Lines with the word "LAUNDRY" are the answer; copy each of them from the data below.

☆ ☆ ☆

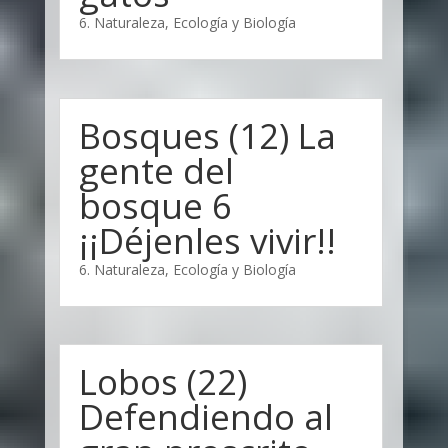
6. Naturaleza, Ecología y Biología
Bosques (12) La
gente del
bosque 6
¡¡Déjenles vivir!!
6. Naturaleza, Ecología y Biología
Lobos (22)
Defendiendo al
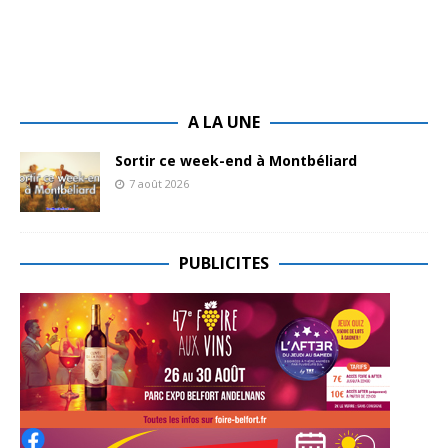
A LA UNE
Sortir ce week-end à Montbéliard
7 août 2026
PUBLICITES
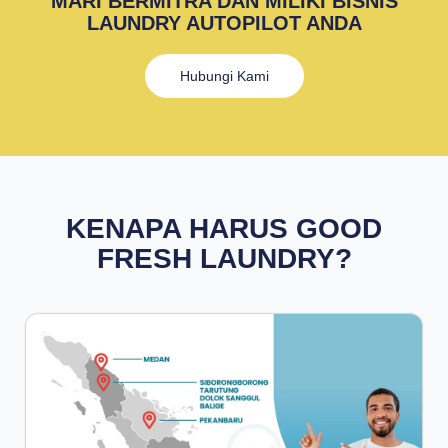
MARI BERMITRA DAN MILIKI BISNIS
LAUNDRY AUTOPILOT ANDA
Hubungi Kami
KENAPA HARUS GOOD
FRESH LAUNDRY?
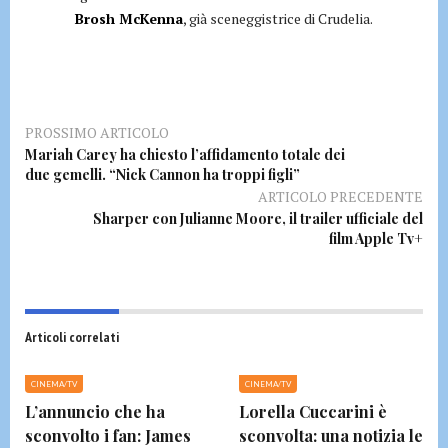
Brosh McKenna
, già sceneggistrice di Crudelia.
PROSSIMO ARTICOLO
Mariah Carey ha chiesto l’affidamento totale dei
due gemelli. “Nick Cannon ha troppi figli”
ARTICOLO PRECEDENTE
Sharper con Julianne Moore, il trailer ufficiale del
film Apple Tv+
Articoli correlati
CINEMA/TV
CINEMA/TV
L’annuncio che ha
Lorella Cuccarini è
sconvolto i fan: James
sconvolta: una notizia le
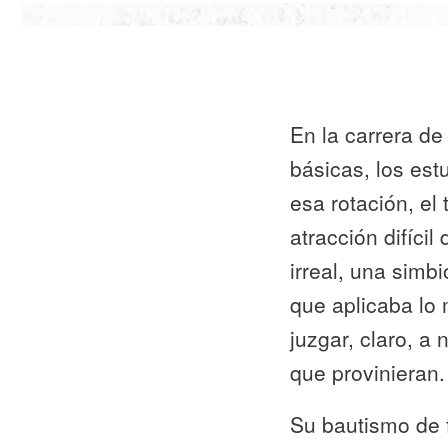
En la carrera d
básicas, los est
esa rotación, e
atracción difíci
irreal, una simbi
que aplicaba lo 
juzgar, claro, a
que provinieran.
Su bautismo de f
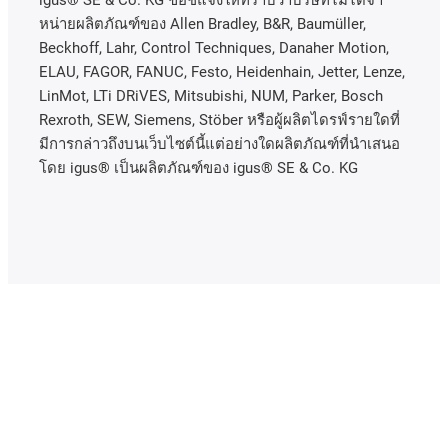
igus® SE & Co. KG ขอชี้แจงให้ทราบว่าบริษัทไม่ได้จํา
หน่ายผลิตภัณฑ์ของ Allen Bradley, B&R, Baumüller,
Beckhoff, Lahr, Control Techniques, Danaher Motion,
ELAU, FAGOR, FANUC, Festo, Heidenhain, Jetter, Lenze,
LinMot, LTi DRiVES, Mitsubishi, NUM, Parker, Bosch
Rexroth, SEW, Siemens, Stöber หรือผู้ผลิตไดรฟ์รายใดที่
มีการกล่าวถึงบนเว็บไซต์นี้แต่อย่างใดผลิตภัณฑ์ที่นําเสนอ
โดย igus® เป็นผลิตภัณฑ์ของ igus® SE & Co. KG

☆ ☆ ☆

Answer space
LAUNDRY AUTOPILOT ANDA
FRESH LAUNDRY?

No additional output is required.